Türkiye’nin Maliye Bakanları arasında uzun bir geçmişe sahip olan Mehmet Şimşek, ekonomide gözle görülür bir etki yaratma noktasında beklenenin altında kalmış gibi görünüyor. Bu durumu anlamak için, Türkiye ekonomisinin temel dinamiklerine ve Şimşek’in benimsediği politikalara birlikte göz atalım.

Şimşek’in Maliye Bakanlığı döneminde öne çıkan temel sorunlardan biri, dış finansmanın yetersizliği ve sürekli cari açık veren bir ekonomik modelin sınırlamalarıdır. Özellikle Türkiye gibi cari açık sorunu yaşayan ülkeler için, yabancı sermaye çekmek kritik bir öneme sahiptir. Ancak Şimşek’in bu konudaki çabaları, beklenenin çok altında kalmıştır. Yatırımcıların kapısını çalmış, dünyanın dört bir yanındaki finansçılarla görüşmüş olsa da, Türkiye’ye dışarıdan yeterli sermayeyi çekememiştir.

Bu durum, ekonominin sağlıklı bir büyüme ivmesine girebilmesi için önemli bir engeldir. Şimşek’in klasik sağcı ekonomist kimliği, genellikle zengin kesimi daha az vergi yüküyle destekleme eğiliminde olduğu için, orta ve düşük gelirli kesimleri zor durumda bırakan dolaylı vergilere odaklanmıştır. Ancak bu politika, toplumsal ve sosyal krizlere yol açmış, ekonomik dengeleri daha da bozmuştur.

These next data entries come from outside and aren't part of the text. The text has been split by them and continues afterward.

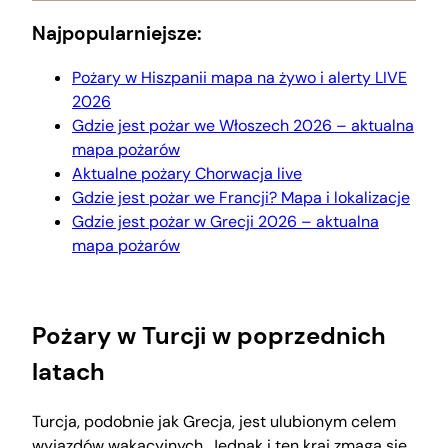
Najpopularniejsze:
Pożary w Hiszpanii mapa na żywo i alerty LIVE
2026
Gdzie jest pożar we Włoszech 2026 – aktualna
mapa pożarów
Aktualne pożary Chorwacja live
Gdzie jest pożar we Francji? Mapa i lokalizacje
Gdzie jest pożar w Grecji 2026 – aktualna
mapa pożarów
Pożary w Turcji w poprzednich
latach
Turcja, podobnie jak Grecja, jest ulubionym celem
wyjazdów wakacyjnych. Jednak i ten kraj zmaga się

Özellikle bütçe açıklarına neden olan kamu özel işbirliği (KÖİ) yatırımları konusunda Şimşek’in etkisi sınırlı kalmıştır. Devasa bedellerle gerçekleştirilen bu yatırımlara engel olamaması, bütçede önemli bir kara deliğin varlığını sürdürmesine neden olmaktadır. Bu durum, ekonomik istikrara zarar vererek, Türkiye’nin uzun vadeli sürdürülebilir büyüme hedeflerine ulaşmasını zorlaştırmaktadır.

Şimşek’in dışarıdan yatırım çekme konusundaki zorlukları, sadece ekonomik açıdan değil, aynı zamanda uluslararası ilişkiler ve güvenilirlik konularında da soru işaretleri yaratmaktadır. Yatırımcıların Türkiye’ye duyduğu güvenin sarsılması, kaliteli yatırımların ülkeye gelmesini engellemektedir.

Sonuç olarak, Mehmet Şimşek’in ekonomide beklenen etkiyi yaratamamasının altında yatan temel sorun, sadece bireysel bir politikacının yetenekleriyle değil, aynı zamanda Türkiye’nin ekonomik modelindeki yapısal sorunlardan kaynaklanmaktadır. Şimşek’in politikalarının başarıya ulaşabilmesi için, daha geniş bir perspektiften yapısal reformlara odaklanmak kaçınılmazdır. Aksi takdirde, Türkiye’nin ekonomik zorluklarla mücadele etme süreci, daha da karmaşık hale gelebilir ve toplum üzerindeki olumsuz etkiler artabilir.